Just got my first Audi which is my first European car. Im super exited for it to warm up so i can get to work on it! Its a 2001 (B5) 1.8T Quattro Avant, with a 5 speed, it has 212,000 on the body and trans and 90k on the motor. I got it for a steal 1k and its really solid, has had only one owner and besides a few paint chips all it needs right now is a clutch and some trim pieces. 

Things i want for it
.springs (coil overs in future)
.turbo back exhaust
.intake
.chip (arp?)

If anyone has suggestions on brands for anything I've listed or products you would recommend staying away from please post and leave some info. Thanks for everything im going to be reaserching like crazy so ill be sure to post more of what i find. I'll also get some pictures posted so you can let me know what you think!

AvantTurbo


----------



## PSU (May 15, 2004)

Congrats man.

Post up some pictures.

www.flickr.com


----------



## AvantTurbo (Mar 29, 2011)

*Phone pictures, sorry. More later.*

http://www.flickr.com/photos/[email protected]/sets/72157626387945388/


----------



## PSU (May 15, 2004)

Congrats man. What are the plans for it?


----------



## AvantTurbo (Mar 29, 2011)

Im not 100% on my plans BUT black emblems black wheels i have Borbet 5 spokes for it 30% tint all around. Also mechanically it needs a clutch im not sure what i want to put in possibly stage 2. In the future after i get a second trans i'd like turbo back exhaust down pipe, also Eibachs for now with a 1.25in. drop possibly coil overs in the future.


----------



## AudibahnA4 (Jan 15, 2011)

Welcome and I like the plans that you have for it.:thumbup: Were in WI are you from.


----------



## AvantTurbo (Mar 29, 2011)

AudibahnA4 said:


> Welcome and I like the plans that you have for it.:thumbup: Were in WI are you from.
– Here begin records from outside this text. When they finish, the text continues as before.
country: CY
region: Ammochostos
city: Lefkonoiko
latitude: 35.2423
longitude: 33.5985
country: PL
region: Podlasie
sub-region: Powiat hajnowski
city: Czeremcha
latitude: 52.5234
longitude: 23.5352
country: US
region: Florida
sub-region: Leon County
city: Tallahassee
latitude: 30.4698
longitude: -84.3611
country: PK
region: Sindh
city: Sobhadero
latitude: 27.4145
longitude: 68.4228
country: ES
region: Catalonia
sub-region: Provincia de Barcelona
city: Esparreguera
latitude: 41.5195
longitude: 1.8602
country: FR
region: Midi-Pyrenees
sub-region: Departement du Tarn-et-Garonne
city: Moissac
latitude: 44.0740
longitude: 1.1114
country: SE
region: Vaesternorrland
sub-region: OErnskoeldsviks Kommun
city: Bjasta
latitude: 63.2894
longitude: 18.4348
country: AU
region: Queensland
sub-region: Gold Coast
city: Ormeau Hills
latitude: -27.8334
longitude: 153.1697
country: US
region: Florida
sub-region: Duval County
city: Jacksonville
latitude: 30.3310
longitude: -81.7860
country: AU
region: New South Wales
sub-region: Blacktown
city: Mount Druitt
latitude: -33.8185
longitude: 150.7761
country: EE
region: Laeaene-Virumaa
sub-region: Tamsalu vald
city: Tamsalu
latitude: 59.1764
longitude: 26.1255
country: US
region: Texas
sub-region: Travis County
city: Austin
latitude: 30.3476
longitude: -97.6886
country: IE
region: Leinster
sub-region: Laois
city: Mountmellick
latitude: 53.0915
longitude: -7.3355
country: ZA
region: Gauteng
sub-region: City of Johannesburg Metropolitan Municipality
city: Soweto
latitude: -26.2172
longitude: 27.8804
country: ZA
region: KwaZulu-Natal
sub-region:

20 minutes north of Milwaukee. I've just purchased a stage 1 ARP ecu from a friend who crashed his b5 but i still havent gotten a clutch i cant decide if i should just go OEM (Sachs or Luk) or do i upgrade to a stage 1 or 2 clutch?


----------



## AvantTurbo (Mar 29, 2011)

wow i had no idea how far away Elk Mound was do you go to the races at Road America?


----------